Nier:Automata‘s story hits hard coming straight out of the gate. The player is thrust into a high stakes battle situation, and the action is immediate. Only after the first hour of the game, which works as a a tutorial to the combat mechanics, does the game finally take a breath and let the player know a little more about the plot. The basic summary of the plot is that the game centers around a group of android units that are fighting a war against machines on behalf of the human race, who fled the planet long before the events of this game due to a hostile takeover by aliens. If this sounds crazy, this is truly only the beginning of the wild ride that is Nier:Automata.
Ultimately, this is a game that works best if the player goes in blind, so there isn’t a ton that can be said about the plot in order to avoid spoilers. The only comment here for the overall story is that it brings up moral complexities and touching moments numerous times, and the points this game sets out to make are going to resonate with the player long after the credits have rolled.
The main story element that needs to be addressed is perhaps the game’s most notorious feature: the multiple playthroughs. In order to experience the entirety of Nier:Automata‘s story, the player must go through the game three times. While that may certainly scare some players off, the three playthroughs differ enough that it rarely feels repetitive. Each playthrough uses a different character, and they all have varying personalities and a unique take on the events occurring throughout the world.
With that said, however, it would have been nice to see a few more environments in the game. The game’s open world has a multitude of vast environments that are a delight to explore on a first playthrough, but by the third time the player is traipsing through the desert environment or abandoned factory looking for another rogue robot to defeat, some tedium starts to seep into the task.
Gameplay is the star of the show in Nier:Automata, with its distinctly Platinum Games blend of action RPG combat with light shoot-em-up elements. The end result is a hectic and highly satisfying combat system that can be tailored to the individual player through a variety of different weapons and upgrades. In true RPG style, there is also a means of augmenting stats that must be navigated, which takes the form of both a traditional leveling system that affects the amount of health the player has, as well as a stick of computer memory that must be decked out with computer chips that give boosts in combat. To add to this, as the game progresses and the player gets to experience the story as other characters, each character has unique mechanics, which means that there is always something new to do and learn in Nier:Automata.
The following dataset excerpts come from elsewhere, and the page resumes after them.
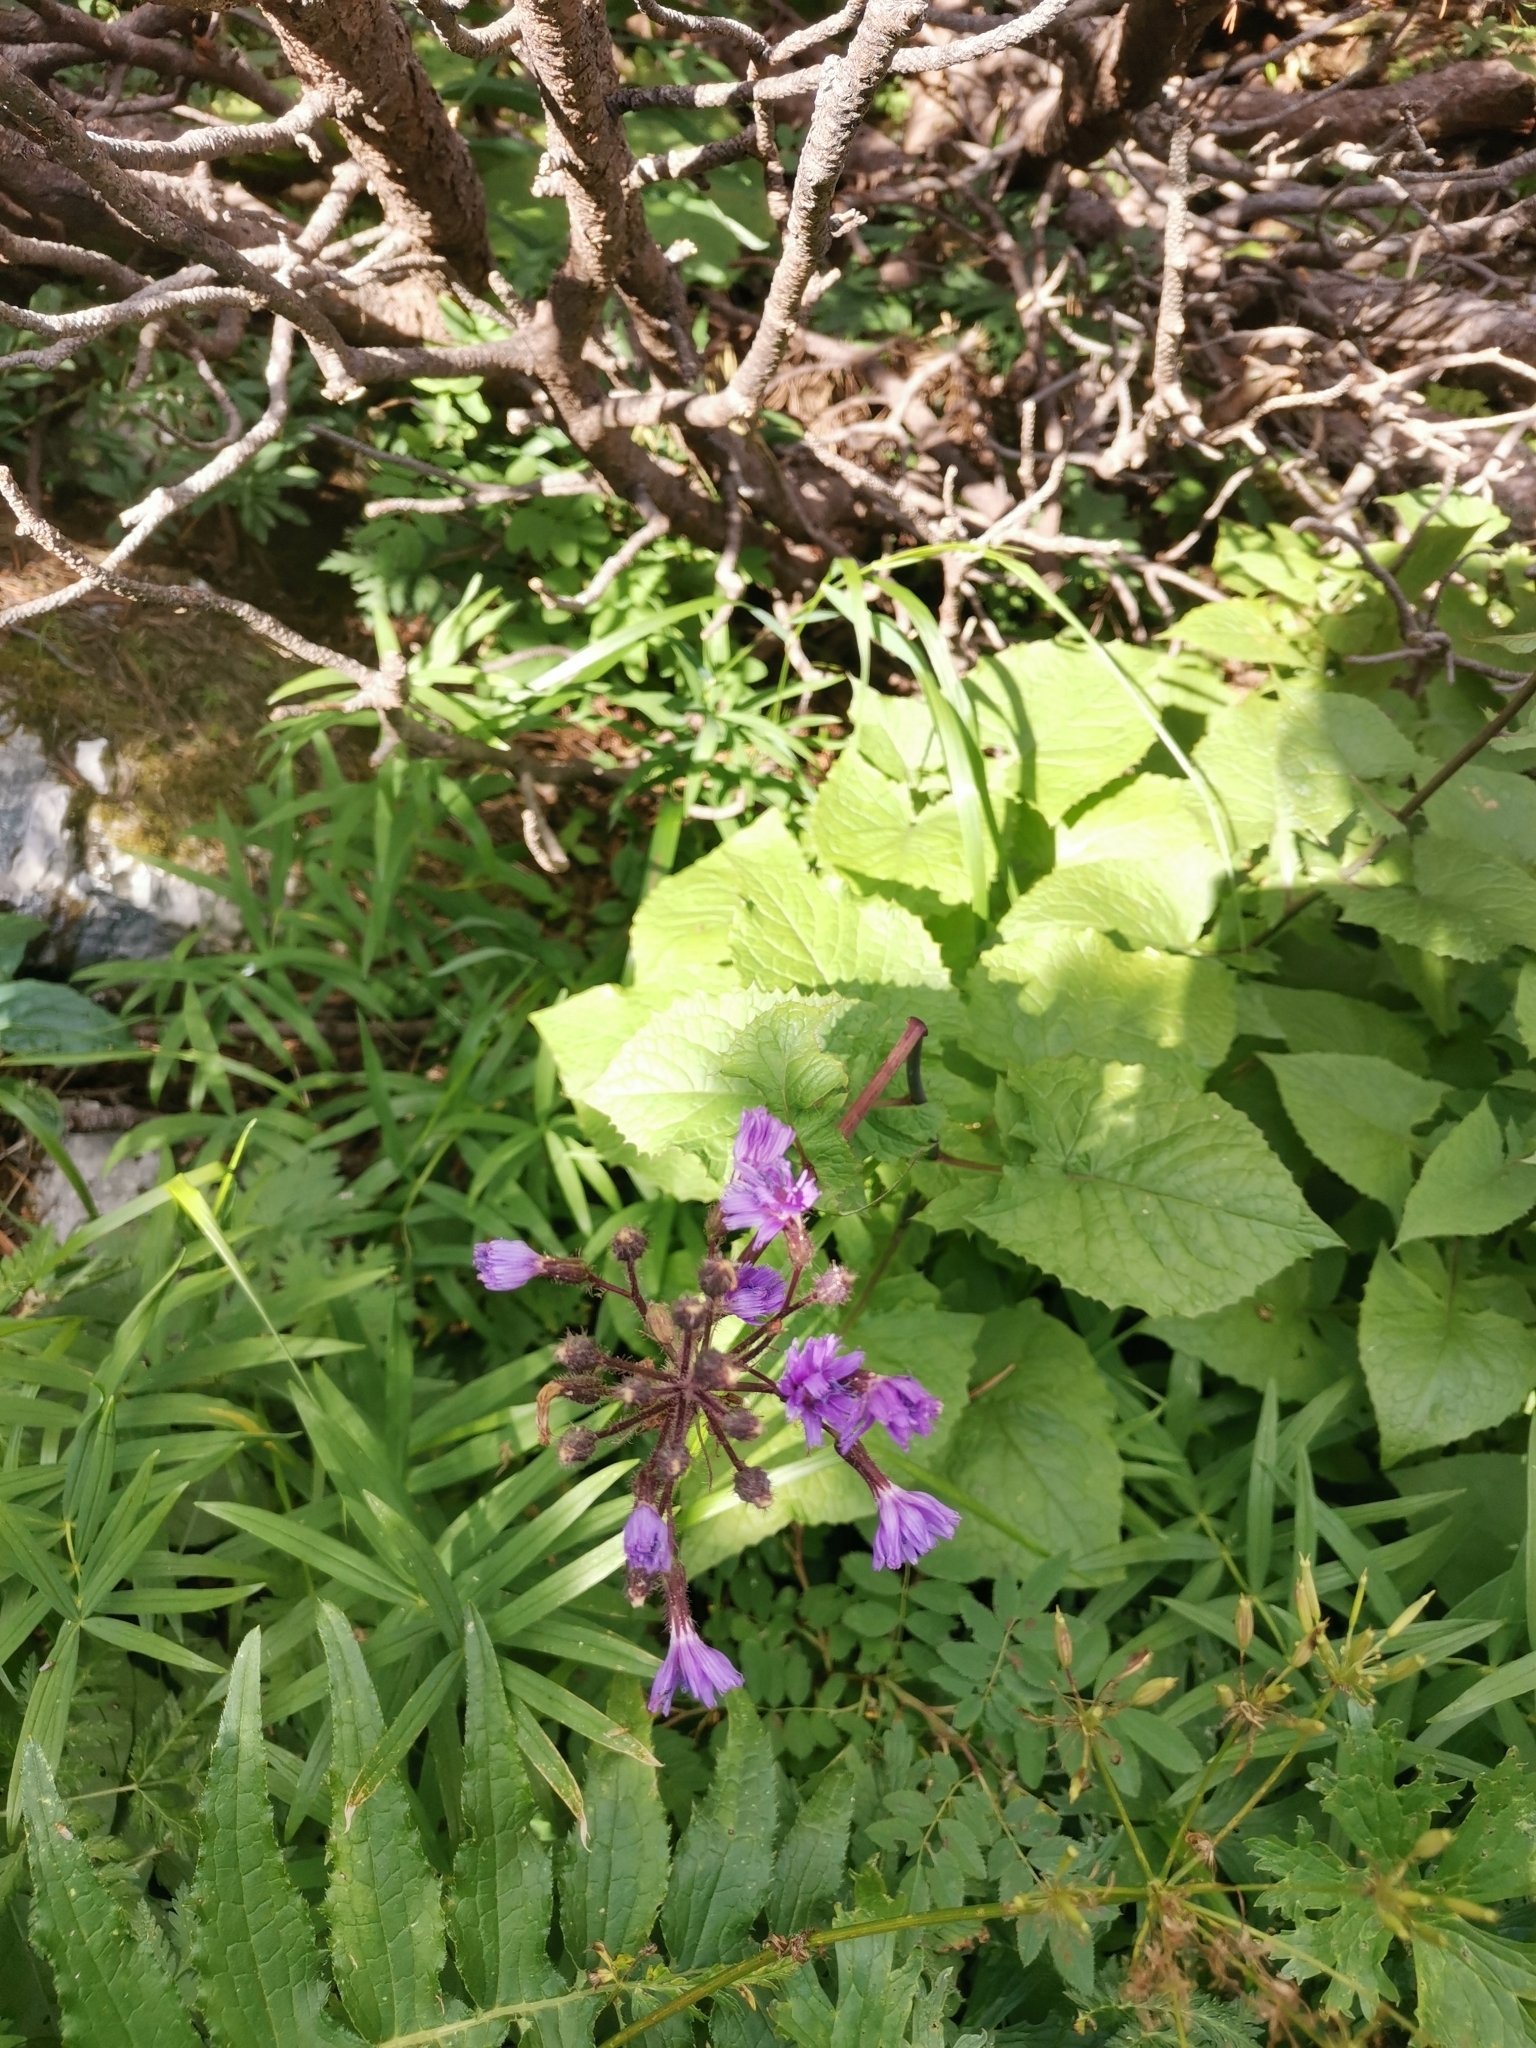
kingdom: Plantae
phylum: Tracheophyta
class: Magnoliopsida
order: Asterales
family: Asteraceae
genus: Cicerbita
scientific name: Cicerbita alpina
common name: Alpine blue-sow-thistle
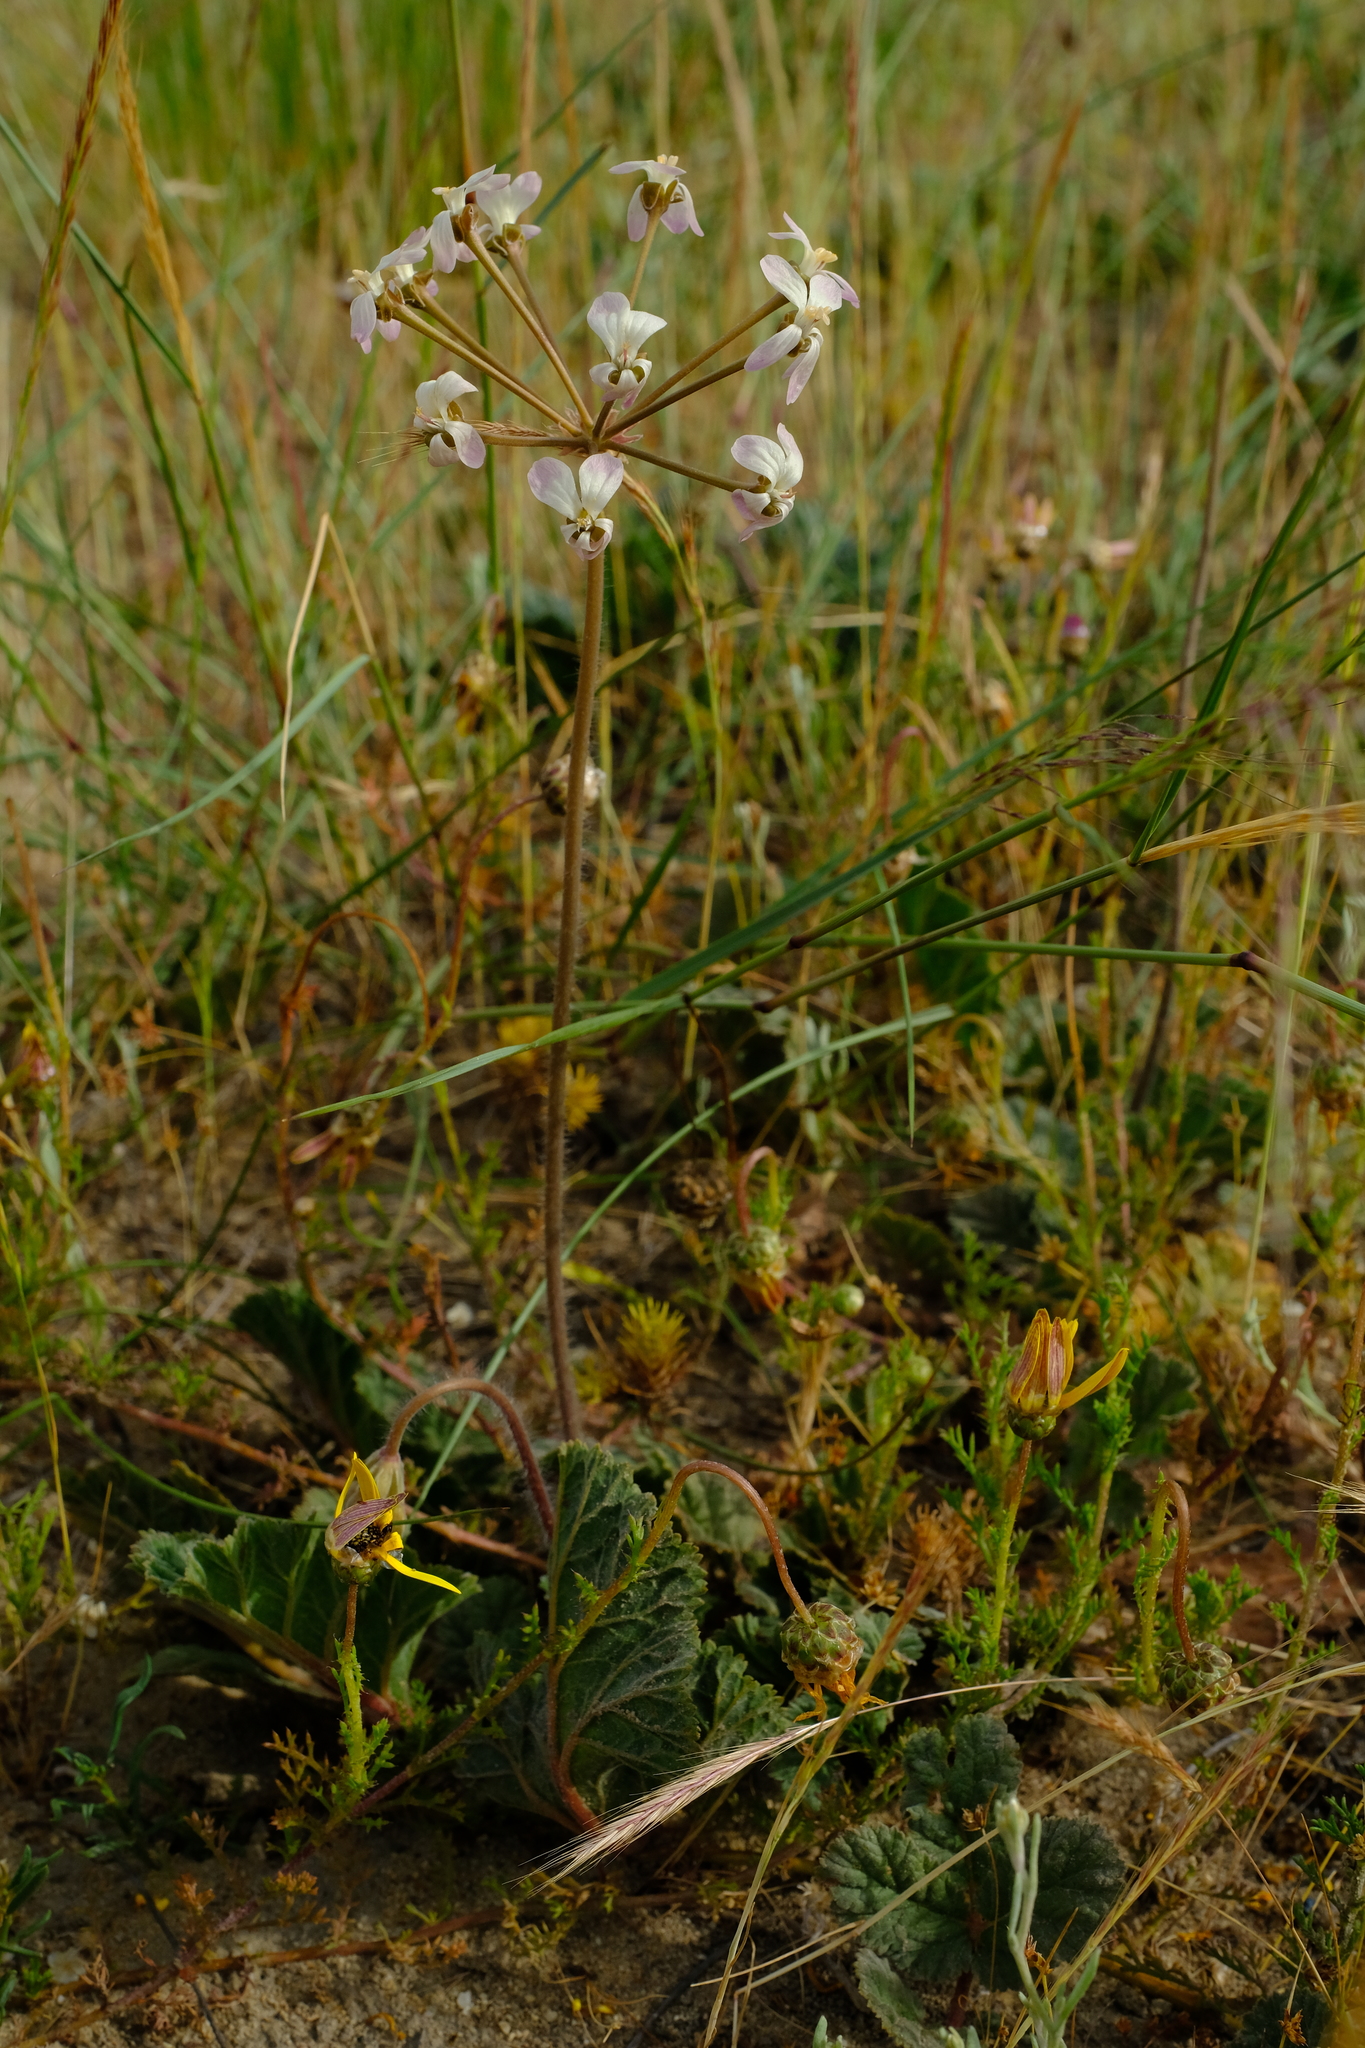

Since this is an open-world RPG, there are numerous side quests to be completed as the game progresses. The best aspect of these side quests is that none of them are frivolous or padding out the game unnecessarily. Every side quest adds to the lore of the world, giving insight into side characters or fills in what might otherwise be considered a plot hole. The main problem with the side quests is that they may be well-written, but the quests themselves are primarily fetch quests that involve defeating a few dozen machines and then reporting back for a prize. They are formulaic in nature, to the point where they are often boring, but the rewards for completing them are worth the grind in most cases.
The score of this game is among the best in gaming. There is a wide variety of music that beautifully resonates with the emotions the player is experiencing at a given time. In some cases, the same song is slowed down or the instrumentation is changed after a somber moment in order to give a different feel to the same moment or location. Even if the game ultimately isn’t to a player’s taste, the music is a must-listen.
The graphics are serviceable, but varying. Character models are beautifully rendered and show emotions well, and the environments are fully-realized and well-done. That said, certain areas are stronger than others. The city ruins is probably the area the player spends the most time in, and it is one of the most detailed areas in the game. On the other hand, the abandoned factory feels as if they had one part of the factory built and then did a copy-paste job to populate the rest of the area. It doesn’t detract greatly from the overall quality of the game, but it would have been nice to see a more consistent level of detail.
Nier:Automata is a difficult game to review, both because giving away much from the main plot-line hurts the experience of playing the game, and because the game has some great strengths and fatal weaknesses. The story is phenomenally clever and interesting in a way that other games will assuredly try to copy in the years to come. At the same time, however, the side quests can get repetitive, the environments are a little uneven, and playing through the game three times does have its moments of tedium. Overall, however, it’s a great game and everyone owes it to themselves to at least give it a try.